If this is the price of being born ‘differently abled’ then the price is way too high.

Without doubt, my son is the most interesting, unique, brave and beautiful person I have ever met. Although the novel is not based on him, he did inspire every word. I hope that The Boy Who Fell To Earth, as well as giving a lot of laughter, helps to de-stigmatise the condition of aspergers, helping people on the autistic spectrum to be accepted into mainstream society. With understanding, they could contribute to society in the most interesting ways.

Click here to read some of the comments from my readers


  • Hello Kathy, you have no idea, how I understand, I have Aspergers syndrome myself, although only very recently I have discovered that , when I was young I was bullied every single day by piers in school, every single day, I was called retard, idiot, cabbage,etc etc not only by children but also by adults

  • As the mum of a seven year old and a 4 year old both on the kinda high function end of Autisum this book interests and terrifies me! I will buy and read I’m sure there will be years though!
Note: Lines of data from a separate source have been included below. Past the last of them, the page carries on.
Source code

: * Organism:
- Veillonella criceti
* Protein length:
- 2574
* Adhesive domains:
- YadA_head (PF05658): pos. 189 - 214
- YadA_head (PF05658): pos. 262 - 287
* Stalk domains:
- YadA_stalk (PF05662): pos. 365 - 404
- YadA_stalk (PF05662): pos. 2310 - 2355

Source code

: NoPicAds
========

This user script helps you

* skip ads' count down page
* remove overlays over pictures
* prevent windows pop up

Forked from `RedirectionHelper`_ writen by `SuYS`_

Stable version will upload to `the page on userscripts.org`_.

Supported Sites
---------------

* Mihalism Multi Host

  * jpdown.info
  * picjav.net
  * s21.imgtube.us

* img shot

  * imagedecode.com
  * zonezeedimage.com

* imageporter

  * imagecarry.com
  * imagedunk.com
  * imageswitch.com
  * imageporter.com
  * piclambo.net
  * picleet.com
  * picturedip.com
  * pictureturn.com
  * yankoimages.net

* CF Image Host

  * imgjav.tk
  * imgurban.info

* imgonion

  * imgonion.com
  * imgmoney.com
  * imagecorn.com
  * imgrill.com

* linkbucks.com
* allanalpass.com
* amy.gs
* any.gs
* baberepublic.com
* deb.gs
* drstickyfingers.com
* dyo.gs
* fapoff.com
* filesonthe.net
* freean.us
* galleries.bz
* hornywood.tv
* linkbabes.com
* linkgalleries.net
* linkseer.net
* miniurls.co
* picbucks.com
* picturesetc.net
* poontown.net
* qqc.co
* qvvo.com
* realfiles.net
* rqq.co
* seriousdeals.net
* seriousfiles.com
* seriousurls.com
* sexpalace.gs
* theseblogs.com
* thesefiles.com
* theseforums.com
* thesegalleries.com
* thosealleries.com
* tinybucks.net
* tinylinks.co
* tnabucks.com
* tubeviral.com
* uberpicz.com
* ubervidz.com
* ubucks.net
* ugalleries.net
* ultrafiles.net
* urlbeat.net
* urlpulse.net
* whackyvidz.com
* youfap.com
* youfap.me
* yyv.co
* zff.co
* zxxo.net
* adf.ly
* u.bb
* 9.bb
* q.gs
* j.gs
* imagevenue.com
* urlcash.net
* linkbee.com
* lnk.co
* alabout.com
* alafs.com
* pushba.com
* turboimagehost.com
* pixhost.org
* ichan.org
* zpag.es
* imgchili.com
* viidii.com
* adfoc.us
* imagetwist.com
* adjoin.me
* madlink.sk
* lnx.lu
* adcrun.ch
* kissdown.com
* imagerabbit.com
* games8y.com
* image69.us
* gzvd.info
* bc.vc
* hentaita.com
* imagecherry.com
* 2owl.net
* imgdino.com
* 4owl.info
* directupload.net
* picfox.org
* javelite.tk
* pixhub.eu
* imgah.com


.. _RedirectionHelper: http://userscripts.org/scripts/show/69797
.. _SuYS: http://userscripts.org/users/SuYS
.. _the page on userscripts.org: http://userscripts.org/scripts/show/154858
  • I bought your book after reading about it in an article in Writing Magazine. It was mentioned in an article about writing books with disabled people in. It interested me because I am an adult with Asperger’s Syndrome and wanted to read a viewpoint of a mother with AS/autism. I look forward to reading it.

  • Hi Kathy, I heard the interview with Chris Smith of Macquarie Radio station on Friday morning and found it very awakening on the subject of Autism. I missed the name of your book which I would like to get for a friend of ours who has a 4 year old just diagnosed with Autism. He is not speaking a yet and the family are devastated. Through reading and education I hope they can see that it is something ‘special’ as you say. Could you please give me the name of the book so I may purchase it for them. Thank you so much for your time and understanding. Regards Jocelyn Henson Baulkham Hills NSW 2153

  • Hi Kathy, I have just finished this book, and it was like reading my life story (In fact, I’m slightly worried you may have stalked me as research :- ) ) I have a son who has Aspergers, he will be 16 in October. I am also a single Mum, since his Dad decided to have no further contact 14 years ago. Apparently, it really isn’t cool to have a child on the autistic spectrum. I have done the self denial, keeping my son constantly by me, pre-empting what he might say, and more importantly, when !! He is in a mainstream school, and is an A* student, but doesn’t like the ‘people’ much. However, he has had very little bullying, as I think the other kids just accept him, the strange boy who says weird things.
    I have recently decided to unwrap the cotton wool, and just go with it. I will obviously be a nervous wreck, and spend my days worrying if he is coping, but as Lucy discovered in the book, you can’t protect your child forever, whether they have aspergers or not.
    Thank you for a wonderful book, that was funny, and sad at the same time. It was particularly poignant for me, and I am going to encourage family and friends to read it, at least then they won’t think my son is inappropriate al the time.
    Elaine James

  • I would have preferred to contact you personally, however I appreciate as a member of the public this is not possible. I was moved by the interview you and your son gave in the Sunday Times.
    I thought you both might find this book useful: Autism and the Seeds of Change by Abigail Marshall with Ronald D. Davis

  • Hi Kathy, I love reading your books and take a huge interest in any article that you are in. I have a 8 year old daughter with Asperger’s syndrome and her comments make me smile every day. When I read about your son it reminds me of the quirky things I hear from my daughter. I do worry about her future though, especially those that will bully or take advantage of her innocent nature. Thank you for making me feel a little better about autism every time I read your stories about your wonderful son.